WORKING DATA:
Content starts

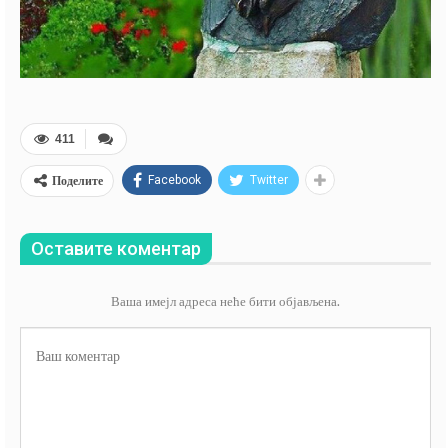
411
Поделите
Facebook
Twitter
Оставите коментар
Ваша имејл адреса неће бити објављена.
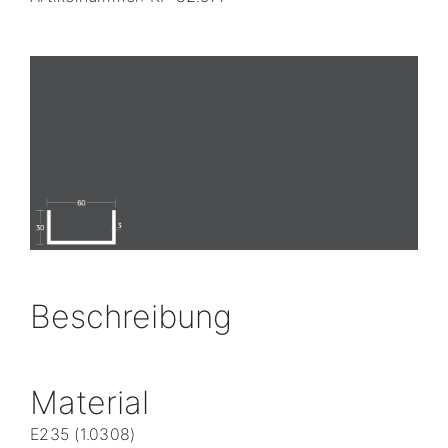
Beschreibung
Material
E235 (1.0308)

Content ends

WORK REQUIRED: This task calls for the records to be copied exactly, without pictures.

SOLUTION TO THIS TASK:
411
Поделите
Facebook
Twitter
Оставите коментар
Ваша имејл адреса неће бити објављена.
Beschreibung
Material
E235 (1.0308)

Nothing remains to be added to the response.